Fue el grito de un hombre que jamás levantó la voz. La renuncia al papado de Benedicto XVI, anunciada por sorpresa el 11 de febrero de 2013 y materializada el día 28, situó al Vaticano y a la Iglesia católica en su conjunto frente a la pregunta más incómoda: ¿por qué?
Joseph Ratzinger, que por entonces tenía 86 años y un aceptable estado de salud, no se marchaba ni por anciano ni por enfermo –no desde luego él, que amaba la tradición y que había presenciado en primera fila la lenta agonía televisada de Juan Pablo II–, sino por una carga aún más difícil de soportar. Desde hacía al menos tres años, la curia romana se venía oponiendo, a veces de manera muy violenta, a sus intentos de limpiar la Iglesia de clérigos pederastas y banqueros corruptos. La publicación de su correspondencia privada –el llamado caso Vatileaks–, la detención de su ayudante de cámara por robar y filtrar aquellos documentos y la expulsión –amparada bajo falsas acusaciones—del hombre al que había encargado sanear las finanzas del Vaticano resultaron determinantes. Hasta L’Osservatore Romano, el siempre mesurado diario oficial de la Santa Sede, había lanzado la voz de alerta: Benedicto XVI era “un pastor rodeado por lobos”.
Datos y cifras del Pontificado de Benedicto XVI
Pero nadie –ni dentro ni fuera de la curia— acudió a la llamada de socorro. Aislado en su gran apartamento del Palacio Apostólico, Joseph Ratzinger fue madurando una idea que ya en 2010, solo cinco años después de haber sido elegido sucesor de Pedro, había expresado en una entrevista al periodista Peter Seewald publicada en el libro La luz del mundo: “Cuando un Papa alcanza la clara conciencia de que ya no es física, mental y espiritualmente capaz de llevar a cabo su encargo, entonces tiene en algunas circunstancias el derecho, y hasta el deber, de dimitir”.

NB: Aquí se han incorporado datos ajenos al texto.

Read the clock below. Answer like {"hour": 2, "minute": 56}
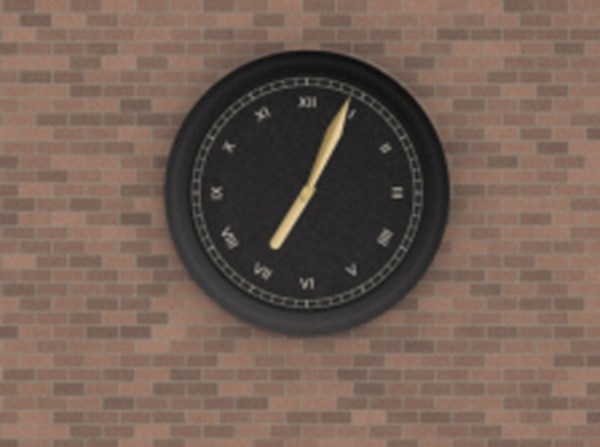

La renuncia fue la demostración de que aquel intelectual tímido y en apariencia despistado —es un teólogo reconocido, habla con fluidez seis idiomas y conoce otros cuatro, lee griego antiguo y hebreo, toca al piano piezas de Mozart y escribe libros rasgando el papel con una letra diminuta— se había estado dando cuenta de todo. A su alrededor, verdaderos demonios con la cruz colgada al cuello se habían conjurado para que dos de las batallas principales y más urgentes de su pontificado —la lucha contra la pederastia y la limpieza de un banco convertido en refugio y lavadora del dinero más sucio— no alcanzaran su objetivo.
La renuncia fue la demostración de que aquel
intelectual tímido y en apariencia despistado
se había estado dando cuenta de todo.
Tras comunicar su renuncia, aquel único grito del hombre callado, Benedicto XVI se sintió aliviado y, antes de encerrarse en el silencio de por vida, resumió su pontificado en una bella y dramática confesión: “Hubo días de sol y ligera brisa, pero también otros en los que las aguas bajaban agitadas, el viento soplaba en contra, y Dios parecía dormido”.